WHAT IS BEING ASKED: Go over the data and work out how many lines include the word "notes". Give that number only.

··· RECORDS FOR PROCESSING ···

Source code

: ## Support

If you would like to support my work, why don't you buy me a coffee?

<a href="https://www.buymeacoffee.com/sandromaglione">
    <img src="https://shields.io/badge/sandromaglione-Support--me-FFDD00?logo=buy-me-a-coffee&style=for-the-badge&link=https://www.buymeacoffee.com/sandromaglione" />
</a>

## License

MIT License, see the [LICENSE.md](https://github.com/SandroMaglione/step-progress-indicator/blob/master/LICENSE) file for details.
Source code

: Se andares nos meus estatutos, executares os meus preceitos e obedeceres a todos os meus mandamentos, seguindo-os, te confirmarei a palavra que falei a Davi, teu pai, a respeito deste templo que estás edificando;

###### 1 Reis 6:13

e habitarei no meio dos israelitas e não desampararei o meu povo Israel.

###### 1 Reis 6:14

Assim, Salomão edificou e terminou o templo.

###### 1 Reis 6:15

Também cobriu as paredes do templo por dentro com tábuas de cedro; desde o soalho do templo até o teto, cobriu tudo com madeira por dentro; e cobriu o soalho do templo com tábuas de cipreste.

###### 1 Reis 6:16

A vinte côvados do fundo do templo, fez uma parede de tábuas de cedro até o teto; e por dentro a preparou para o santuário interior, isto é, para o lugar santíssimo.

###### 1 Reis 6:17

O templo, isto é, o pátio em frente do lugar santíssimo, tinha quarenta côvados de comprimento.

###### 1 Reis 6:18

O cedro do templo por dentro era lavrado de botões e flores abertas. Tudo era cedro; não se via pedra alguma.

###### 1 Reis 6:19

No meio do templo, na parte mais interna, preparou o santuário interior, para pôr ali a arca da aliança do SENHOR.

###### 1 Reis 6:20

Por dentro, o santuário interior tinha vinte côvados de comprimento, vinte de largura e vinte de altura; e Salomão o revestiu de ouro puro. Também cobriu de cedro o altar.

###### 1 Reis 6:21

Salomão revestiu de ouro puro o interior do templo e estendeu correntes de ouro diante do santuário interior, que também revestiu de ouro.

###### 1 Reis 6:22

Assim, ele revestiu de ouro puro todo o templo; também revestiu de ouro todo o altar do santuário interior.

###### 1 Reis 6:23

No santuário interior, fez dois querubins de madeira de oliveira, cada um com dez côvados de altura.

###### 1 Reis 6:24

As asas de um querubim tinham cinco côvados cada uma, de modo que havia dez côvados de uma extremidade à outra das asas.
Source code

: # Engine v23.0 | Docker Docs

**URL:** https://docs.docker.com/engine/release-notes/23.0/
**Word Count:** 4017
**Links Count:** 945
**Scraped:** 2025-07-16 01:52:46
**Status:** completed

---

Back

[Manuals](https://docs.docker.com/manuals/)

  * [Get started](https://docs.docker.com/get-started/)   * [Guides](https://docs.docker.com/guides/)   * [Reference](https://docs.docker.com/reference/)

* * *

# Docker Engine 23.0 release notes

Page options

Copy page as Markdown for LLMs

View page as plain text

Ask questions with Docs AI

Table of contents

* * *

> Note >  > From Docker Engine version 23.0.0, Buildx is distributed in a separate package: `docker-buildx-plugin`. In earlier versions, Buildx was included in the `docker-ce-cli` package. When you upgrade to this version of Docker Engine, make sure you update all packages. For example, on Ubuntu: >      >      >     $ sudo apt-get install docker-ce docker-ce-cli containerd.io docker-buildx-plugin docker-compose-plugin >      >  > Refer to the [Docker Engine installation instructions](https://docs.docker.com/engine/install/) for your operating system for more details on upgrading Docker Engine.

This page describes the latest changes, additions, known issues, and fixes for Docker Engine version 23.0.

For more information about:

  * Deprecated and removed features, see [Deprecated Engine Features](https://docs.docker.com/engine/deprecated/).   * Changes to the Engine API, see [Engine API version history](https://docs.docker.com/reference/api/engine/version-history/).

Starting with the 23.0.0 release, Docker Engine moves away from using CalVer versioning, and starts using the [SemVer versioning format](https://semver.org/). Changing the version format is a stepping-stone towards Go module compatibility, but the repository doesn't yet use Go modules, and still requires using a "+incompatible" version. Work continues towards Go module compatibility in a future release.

···

RESPONSE BELOW: 2